# Any tried Maxxis Equipe Legere 160g tire?



## split (Mar 22, 2004)

Any tried Maxxis Xenith Equipe Legere clincher tires, claimed 160g?


----------



## split (Mar 22, 2004)

Well, I got one opinion from the review section, basically a race only tire. Any others tried it? Any other light weight clincher suggestions?


----------



## chicks (Mar 19, 2005)

mine lasted one month did about 800 mile absolutely crap


----------



## quantum pro (Mar 1, 2005)

chicks said:


> mine lasted one month did about 800 mile absolutely crap


absolutely crap?
uh
it's a race day tire that is paper thin of course it's not going to last long.
How many miles did you expect? 
Run them for special occasions...like long mountain climbs.
my 700x23 weighed in at 160g


----------



## cxwrench (Nov 9, 2004)

*i'll second what quantum pro said...*



chicks said:


> mine lasted one month did about 800 mile absolutely crap


what the heck did you expect from a 160g tire? 2000mi w/ no flats? got any realistic complaints? chain only lasting 6000mi? cables and housing only a year...?


----------



## chicks (Mar 19, 2005)

chill out for gods sake what i was saying is ive used quite a few light tyres like kenda kaliente and panracer tt and they lasted a lot longer what youve got to think is that not everbody races


----------



## cxwrench (Nov 9, 2004)

*what you said was...*



chicks said:


> chill out for gods sake what i was saying is ive used quite a few light tyres like kenda kaliente and panracer tt and they lasted a lot longer what youve got to think is that not everbody races


"lasted 1 month, absolute crap" 

i work for a team that is maxxis sponsored, so i have a lot of experience w/ both product, and the developement team that designs the tires. they delivered tires to us at the tour de georgia and spent at least 20-30 mins w/ the mechanic from each maxxis team. these guys are seriously interested in building quality product. they provide prototype tires all the time, and we give feedback. that tire is great for what it is. no, it's not a training tire. it's a really light, great feeling race tire. when you spout off w/ "absolute crap" here on the internet w/ possibly hundreds of people seeing your opinion who aren't exactly able to make up their own minds about lots of things (that's why they're here, right?), you could unwittingly keep a bunch of folks from getting a perfectly good tire. now this may have no effect at all on maxxis' bottom line (they sell millions of tires), but it just chaps my hide that you don't take the time to say what really occurred, but you take the time to type some spur of the moment drivel. if you got 12 flats on your first ride, then the tread fell off, say so. but, if you got 800 good miles out of a superlight race tire, then say it like it is. i know "not everybody races", but most non-racers usually know better than to buy a pure race tire, and then complain when it wears quickly.


----------



## Piles (Jun 25, 2004)

*"Absoloute Crap" a little strong, but they're not good.*

Sorry cxwrench, but im with chicks.
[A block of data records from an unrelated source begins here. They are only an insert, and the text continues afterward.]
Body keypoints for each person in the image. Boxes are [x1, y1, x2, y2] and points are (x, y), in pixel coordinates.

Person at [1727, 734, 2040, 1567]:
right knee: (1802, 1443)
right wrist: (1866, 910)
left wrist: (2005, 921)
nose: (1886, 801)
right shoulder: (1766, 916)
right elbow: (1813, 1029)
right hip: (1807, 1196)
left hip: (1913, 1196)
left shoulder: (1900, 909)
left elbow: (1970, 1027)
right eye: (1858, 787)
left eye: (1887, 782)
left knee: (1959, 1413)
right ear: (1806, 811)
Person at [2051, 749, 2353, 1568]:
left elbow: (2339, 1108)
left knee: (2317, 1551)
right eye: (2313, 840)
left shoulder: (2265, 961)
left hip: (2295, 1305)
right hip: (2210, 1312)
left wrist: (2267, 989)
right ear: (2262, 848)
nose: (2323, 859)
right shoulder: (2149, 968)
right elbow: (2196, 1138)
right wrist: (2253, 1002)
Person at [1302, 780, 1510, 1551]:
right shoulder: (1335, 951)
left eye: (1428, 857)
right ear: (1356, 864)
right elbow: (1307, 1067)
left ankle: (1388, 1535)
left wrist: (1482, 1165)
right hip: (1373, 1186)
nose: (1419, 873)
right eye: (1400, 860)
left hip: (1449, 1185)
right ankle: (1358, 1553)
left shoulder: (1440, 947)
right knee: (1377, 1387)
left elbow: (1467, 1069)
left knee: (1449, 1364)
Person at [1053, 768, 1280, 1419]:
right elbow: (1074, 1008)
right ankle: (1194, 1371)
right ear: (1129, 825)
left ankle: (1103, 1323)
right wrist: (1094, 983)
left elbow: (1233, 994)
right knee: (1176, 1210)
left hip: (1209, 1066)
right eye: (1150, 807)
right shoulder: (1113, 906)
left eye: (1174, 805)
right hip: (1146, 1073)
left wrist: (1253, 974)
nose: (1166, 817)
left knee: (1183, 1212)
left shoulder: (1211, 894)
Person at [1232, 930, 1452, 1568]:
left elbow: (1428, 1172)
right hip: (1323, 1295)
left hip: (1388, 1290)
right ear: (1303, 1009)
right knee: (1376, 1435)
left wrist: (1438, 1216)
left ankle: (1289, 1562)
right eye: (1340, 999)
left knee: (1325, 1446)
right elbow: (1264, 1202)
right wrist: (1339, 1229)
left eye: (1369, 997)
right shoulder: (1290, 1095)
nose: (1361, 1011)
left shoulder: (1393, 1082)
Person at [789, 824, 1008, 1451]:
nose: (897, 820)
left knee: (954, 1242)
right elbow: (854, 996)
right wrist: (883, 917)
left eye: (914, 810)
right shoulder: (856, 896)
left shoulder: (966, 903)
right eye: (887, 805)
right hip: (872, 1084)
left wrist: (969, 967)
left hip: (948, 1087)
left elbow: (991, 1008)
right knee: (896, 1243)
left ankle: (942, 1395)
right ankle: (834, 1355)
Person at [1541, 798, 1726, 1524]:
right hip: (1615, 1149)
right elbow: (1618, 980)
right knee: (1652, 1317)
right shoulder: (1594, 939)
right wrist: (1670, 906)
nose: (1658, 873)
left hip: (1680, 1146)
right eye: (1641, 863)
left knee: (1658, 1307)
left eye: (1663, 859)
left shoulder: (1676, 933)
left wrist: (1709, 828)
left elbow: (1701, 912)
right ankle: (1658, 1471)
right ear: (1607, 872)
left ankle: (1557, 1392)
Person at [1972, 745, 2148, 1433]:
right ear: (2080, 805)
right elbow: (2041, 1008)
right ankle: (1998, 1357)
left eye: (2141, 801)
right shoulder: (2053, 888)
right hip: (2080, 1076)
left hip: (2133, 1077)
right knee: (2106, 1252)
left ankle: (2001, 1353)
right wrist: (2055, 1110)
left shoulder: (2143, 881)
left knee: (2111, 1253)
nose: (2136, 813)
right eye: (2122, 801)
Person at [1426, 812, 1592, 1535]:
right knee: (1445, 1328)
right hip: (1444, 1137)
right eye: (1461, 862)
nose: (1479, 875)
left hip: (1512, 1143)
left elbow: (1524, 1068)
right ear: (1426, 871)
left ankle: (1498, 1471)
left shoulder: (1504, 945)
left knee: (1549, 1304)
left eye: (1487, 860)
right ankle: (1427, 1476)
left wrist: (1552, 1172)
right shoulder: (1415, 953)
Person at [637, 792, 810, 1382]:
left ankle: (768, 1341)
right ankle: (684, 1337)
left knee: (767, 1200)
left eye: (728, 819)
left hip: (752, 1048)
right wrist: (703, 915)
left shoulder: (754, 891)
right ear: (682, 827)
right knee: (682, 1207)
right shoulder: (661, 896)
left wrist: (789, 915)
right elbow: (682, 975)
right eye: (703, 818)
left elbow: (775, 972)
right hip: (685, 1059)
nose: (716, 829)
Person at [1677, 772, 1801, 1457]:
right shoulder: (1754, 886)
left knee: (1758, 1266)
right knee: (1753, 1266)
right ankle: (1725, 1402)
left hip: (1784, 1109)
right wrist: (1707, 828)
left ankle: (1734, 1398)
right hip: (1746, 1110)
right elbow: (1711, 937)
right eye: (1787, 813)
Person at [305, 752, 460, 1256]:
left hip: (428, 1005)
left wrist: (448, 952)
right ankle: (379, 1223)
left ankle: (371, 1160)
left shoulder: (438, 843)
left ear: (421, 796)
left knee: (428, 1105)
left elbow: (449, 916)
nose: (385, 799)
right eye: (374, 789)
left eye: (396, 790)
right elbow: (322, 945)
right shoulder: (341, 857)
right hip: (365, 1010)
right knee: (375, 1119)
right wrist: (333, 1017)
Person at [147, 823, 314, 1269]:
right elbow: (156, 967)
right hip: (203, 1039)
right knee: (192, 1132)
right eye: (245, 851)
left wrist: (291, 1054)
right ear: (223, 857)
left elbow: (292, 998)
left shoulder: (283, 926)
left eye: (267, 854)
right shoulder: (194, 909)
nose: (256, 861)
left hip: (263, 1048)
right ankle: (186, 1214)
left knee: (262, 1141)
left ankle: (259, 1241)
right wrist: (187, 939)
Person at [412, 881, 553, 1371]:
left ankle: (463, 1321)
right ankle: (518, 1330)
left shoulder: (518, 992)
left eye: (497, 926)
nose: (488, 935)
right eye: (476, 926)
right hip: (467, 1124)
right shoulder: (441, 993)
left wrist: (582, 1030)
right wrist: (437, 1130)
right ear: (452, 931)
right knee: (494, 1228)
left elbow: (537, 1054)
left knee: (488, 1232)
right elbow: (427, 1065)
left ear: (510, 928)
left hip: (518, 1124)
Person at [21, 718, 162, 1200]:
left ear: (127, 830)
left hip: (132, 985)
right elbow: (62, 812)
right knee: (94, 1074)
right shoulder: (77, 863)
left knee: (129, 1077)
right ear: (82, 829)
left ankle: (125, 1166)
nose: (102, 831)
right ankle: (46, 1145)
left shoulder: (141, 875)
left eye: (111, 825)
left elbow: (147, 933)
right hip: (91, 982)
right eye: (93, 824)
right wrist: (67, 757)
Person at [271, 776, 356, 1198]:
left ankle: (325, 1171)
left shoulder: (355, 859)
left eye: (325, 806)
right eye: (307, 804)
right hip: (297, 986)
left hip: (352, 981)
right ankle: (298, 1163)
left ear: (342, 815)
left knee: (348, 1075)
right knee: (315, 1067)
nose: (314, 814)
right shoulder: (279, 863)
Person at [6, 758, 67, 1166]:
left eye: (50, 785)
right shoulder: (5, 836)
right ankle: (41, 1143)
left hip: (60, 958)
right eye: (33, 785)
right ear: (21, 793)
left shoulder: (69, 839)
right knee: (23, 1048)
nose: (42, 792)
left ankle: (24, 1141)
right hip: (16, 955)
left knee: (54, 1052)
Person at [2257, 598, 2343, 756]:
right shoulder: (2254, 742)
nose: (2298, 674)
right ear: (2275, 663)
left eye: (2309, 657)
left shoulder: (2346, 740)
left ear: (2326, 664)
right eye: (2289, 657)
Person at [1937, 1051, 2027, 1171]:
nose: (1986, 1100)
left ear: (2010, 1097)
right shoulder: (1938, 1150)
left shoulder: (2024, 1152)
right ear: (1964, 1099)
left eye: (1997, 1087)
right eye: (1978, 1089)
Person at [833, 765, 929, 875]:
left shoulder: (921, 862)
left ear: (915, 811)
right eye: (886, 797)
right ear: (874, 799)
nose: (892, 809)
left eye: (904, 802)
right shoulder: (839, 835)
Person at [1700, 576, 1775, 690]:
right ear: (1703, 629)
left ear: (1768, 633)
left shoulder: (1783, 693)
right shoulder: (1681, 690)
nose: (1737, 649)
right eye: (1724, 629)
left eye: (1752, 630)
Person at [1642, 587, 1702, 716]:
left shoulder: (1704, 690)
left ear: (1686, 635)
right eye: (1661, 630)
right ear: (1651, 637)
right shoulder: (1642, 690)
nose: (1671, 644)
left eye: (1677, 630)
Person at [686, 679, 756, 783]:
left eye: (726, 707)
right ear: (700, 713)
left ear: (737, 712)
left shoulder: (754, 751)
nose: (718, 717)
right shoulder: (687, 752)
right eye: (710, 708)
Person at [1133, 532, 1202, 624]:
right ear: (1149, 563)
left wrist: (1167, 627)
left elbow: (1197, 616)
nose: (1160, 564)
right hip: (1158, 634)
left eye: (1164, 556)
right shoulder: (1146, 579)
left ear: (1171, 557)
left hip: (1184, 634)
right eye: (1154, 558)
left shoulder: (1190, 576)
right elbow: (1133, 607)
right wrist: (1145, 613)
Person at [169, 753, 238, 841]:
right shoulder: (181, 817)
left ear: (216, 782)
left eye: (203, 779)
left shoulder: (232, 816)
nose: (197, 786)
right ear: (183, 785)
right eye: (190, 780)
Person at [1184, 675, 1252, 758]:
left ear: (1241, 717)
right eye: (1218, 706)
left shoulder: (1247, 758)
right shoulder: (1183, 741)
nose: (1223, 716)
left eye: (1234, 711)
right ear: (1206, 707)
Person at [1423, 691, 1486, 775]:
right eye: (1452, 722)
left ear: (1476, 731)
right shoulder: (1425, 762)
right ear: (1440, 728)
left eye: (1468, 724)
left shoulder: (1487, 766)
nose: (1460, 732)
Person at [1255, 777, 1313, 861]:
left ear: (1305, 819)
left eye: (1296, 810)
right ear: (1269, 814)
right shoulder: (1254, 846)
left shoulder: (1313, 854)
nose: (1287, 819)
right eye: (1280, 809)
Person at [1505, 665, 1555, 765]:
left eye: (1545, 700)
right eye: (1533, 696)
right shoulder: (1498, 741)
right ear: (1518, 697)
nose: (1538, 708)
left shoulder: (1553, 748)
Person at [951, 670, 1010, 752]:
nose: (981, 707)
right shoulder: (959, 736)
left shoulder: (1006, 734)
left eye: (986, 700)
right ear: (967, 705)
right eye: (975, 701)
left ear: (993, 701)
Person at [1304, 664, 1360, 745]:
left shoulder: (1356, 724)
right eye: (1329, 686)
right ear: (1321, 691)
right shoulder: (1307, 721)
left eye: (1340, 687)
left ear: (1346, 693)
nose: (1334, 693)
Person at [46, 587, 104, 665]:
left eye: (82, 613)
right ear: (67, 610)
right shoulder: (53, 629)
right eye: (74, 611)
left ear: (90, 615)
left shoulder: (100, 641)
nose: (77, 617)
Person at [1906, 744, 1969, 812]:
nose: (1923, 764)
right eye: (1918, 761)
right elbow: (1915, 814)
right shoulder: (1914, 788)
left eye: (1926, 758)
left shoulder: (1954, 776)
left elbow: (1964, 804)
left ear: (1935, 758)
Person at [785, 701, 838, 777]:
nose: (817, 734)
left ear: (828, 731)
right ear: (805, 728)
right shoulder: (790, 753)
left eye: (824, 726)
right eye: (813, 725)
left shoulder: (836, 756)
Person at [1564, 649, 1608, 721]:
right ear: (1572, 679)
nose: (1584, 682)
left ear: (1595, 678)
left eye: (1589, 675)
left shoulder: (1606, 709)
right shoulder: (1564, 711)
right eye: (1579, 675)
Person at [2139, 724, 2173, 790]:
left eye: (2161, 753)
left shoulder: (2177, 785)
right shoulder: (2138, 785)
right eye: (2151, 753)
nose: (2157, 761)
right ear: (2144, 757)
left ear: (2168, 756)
And yes, how did you know, that is exactly what happened. Puncture every other ride if not more and the rubber eventually came away from the carcass after less than 500 miles. A quality product they are not, whether maxis are serious about building a quality product or not.

Having said that i ride Continental Supersonics for all riding and they have faired much better only one puncture in each in the last 1200 miles and lighter still. I admitt that i may well just be lucky and i have seen many a negative review about them, i however will use them so long as they are made.


----------



## cxwrench (Nov 9, 2004)

*that's fine...*



Piles said:


> Sorry cxwrench, but im with chicks. And yes, how did you know, that is exactly what happened. Puncture every other ride if not more and the rubber eventually came away from the carcass after less than 500 miles. A quality product they are not, whether maxis are serious about building a quality product or not.
> 
> Having said that i ride Continental Supersonics for all riding and they have faired much better only one puncture in each in the last 1200 miles and lighter still. I admitt that i may well just be lucky and i have seen many a negative review about them, i however will use them so long as they are made.


that is your experience and you've related in a fashion that i can respect. my experience is thousands of racing miles w/ very few (less than a half dozen) punctures. i've never seen the tread seperate from the casing, but if you have, that's fine. i just get p*ssed at the one sentance, no thought required comments.


----------



## chicks (Mar 19, 2005)

totally crap is my opinion to me the the word crap sums the tyres up . perhaps i got a dodgy pair i dont know i used maxxis tyres on my mountain bike never had a problem so that is why i bought them we are all entitled to a opinion split asked the question i answered it i think cx wrench needs to chill its only a tyre for f##ks sake


----------